Slides available.
In this Café, Dr Jonathan Poritz will discuss some of the more theoretical (in vitro, we might say) background of Creative Commons (CC) licensing -- the copyright licenses which enable the majority of Open Educational Resources on the planet -- building upon his experience as a facilitator of many sessions of the CC Certificate course.

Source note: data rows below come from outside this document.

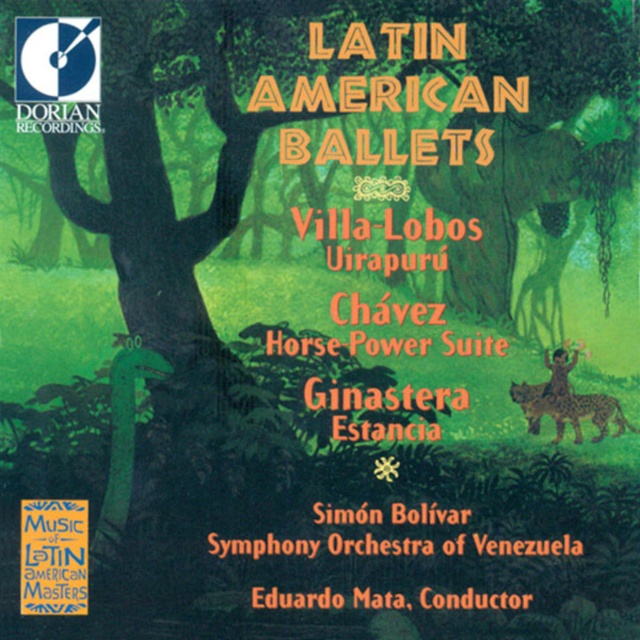
Is point (582, 404) positioned before point (552, 392)?

Yes, it is.

Is spotted fur hyena at center smaller than brown fur jaguar at upper right?

Actually, spotted fur hyena at center might be larger than brown fur jaguar at upper right.

Does point (572, 397) come farther from viewer compared to point (561, 390)?

That is True.

I want to click on spotted fur hyena at center, so (x=568, y=410).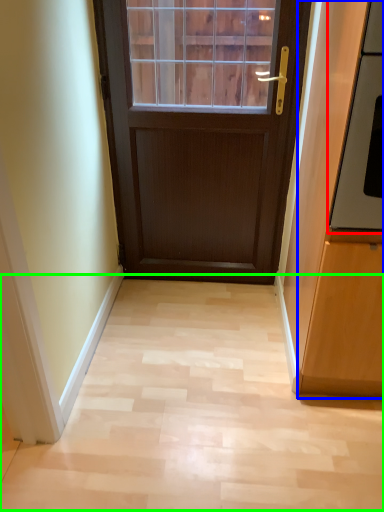
Question: Which object is the farthest from oven (highlighted by a red box)? Choose among these: cabinetry (highlighted by a blue box) or corridor (highlighted by a green box).

Choices:
 (A) cabinetry
 (B) corridor

Answer: (B)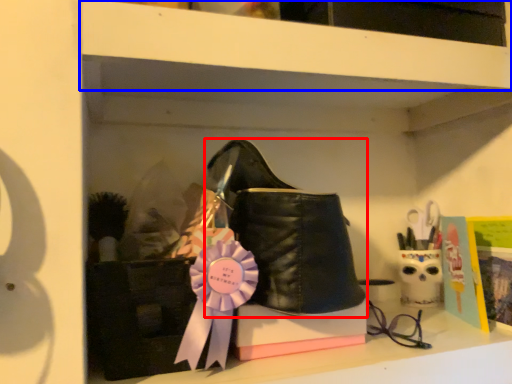
Question: Which point is closer to the camera, footwear (highlighted by a red box) or shelf (highlighted by a blue box)?

Choices:
 (A) footwear
 (B) shelf

Answer: (B)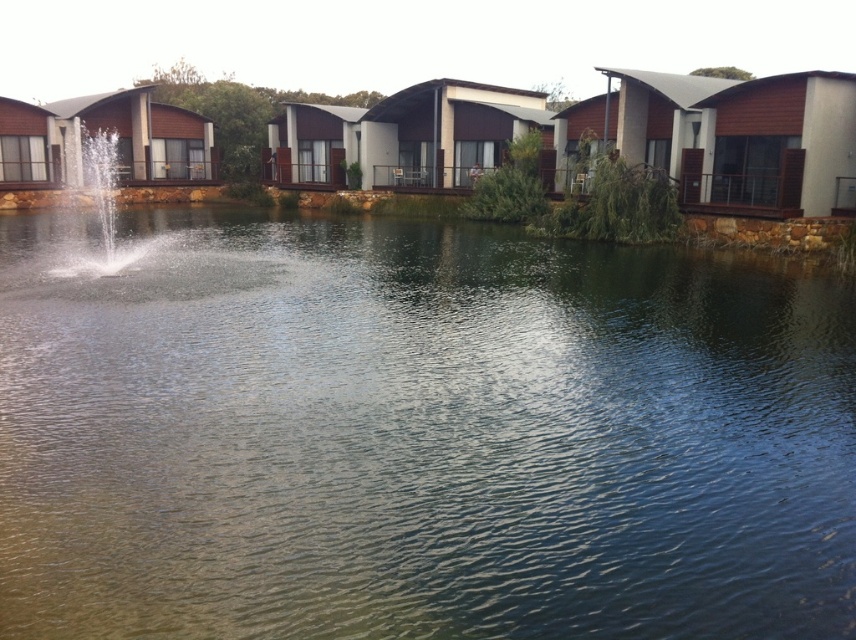
Question: Does clear water at center appear under clear water fountain at center?

Choices:
 (A) no
 (B) yes

Answer: (B)

Question: Is clear water at center wider than clear water fountain at center?

Choices:
 (A) yes
 (B) no

Answer: (A)

Question: Which object appears closest to the camera in this image?

Choices:
 (A) clear water fountain at center
 (B) clear water at center

Answer: (B)

Question: Which of the following is the farthest from the observer?

Choices:
 (A) clear water fountain at center
 (B) clear water at center

Answer: (A)

Question: Is clear water at center bigger than clear water fountain at center?

Choices:
 (A) no
 (B) yes

Answer: (A)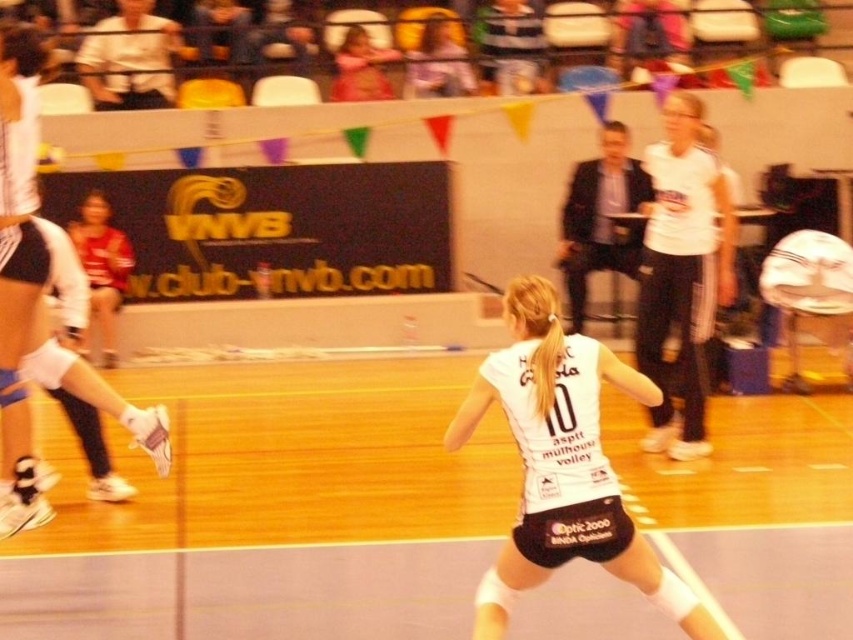
You are a photographer standing at the back of the volleyball court. You need to capture a photo of the matte white jersey at center without the pink fabric at upper center appearing in the frame. Is this possible based on their positions?

The matte white jersey at center is located below the pink fabric at upper center. Since the pink fabric is above the jersey, you can angle your camera downward to exclude the pink fabric at upper center from the frame while focusing on the matte white jersey at center.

Then he will switch to sharing some of the more concrete, real life (in vivo) experience he has had supporting the licensing concerns of open education practitioners for a variety of universities, NGOs, and government agencies. Practical topics here will include consequences of license choices, complications for remixing, and interactions of licensing with choices of platforms and technologies. How appropriate licensing can be encouraged by policy and regulation will also be discussed.
Speaker bio:
Dr Jonathan Poritz was for years one of those tattered minstrel mathematicians one sees wandering dusty backroads with nothing but chalk on his coat and a theorem on his lips: in total, he studied and taught mathematics and computer science at around a dozen universities in five timezones on two continents, most recently in a fifteen-year stint at Colorado State University Pueblo. Building on a lifetime of using free/libre/open-source software, Jonathan has for the last decade been involved in the open education movement, writing three OER textbooks and serving on the OER Council of the US state of Colorado. In his spare time, he teaches the Creative Commons Certificate course and writes snarky articles about the over-hyping of blockchains.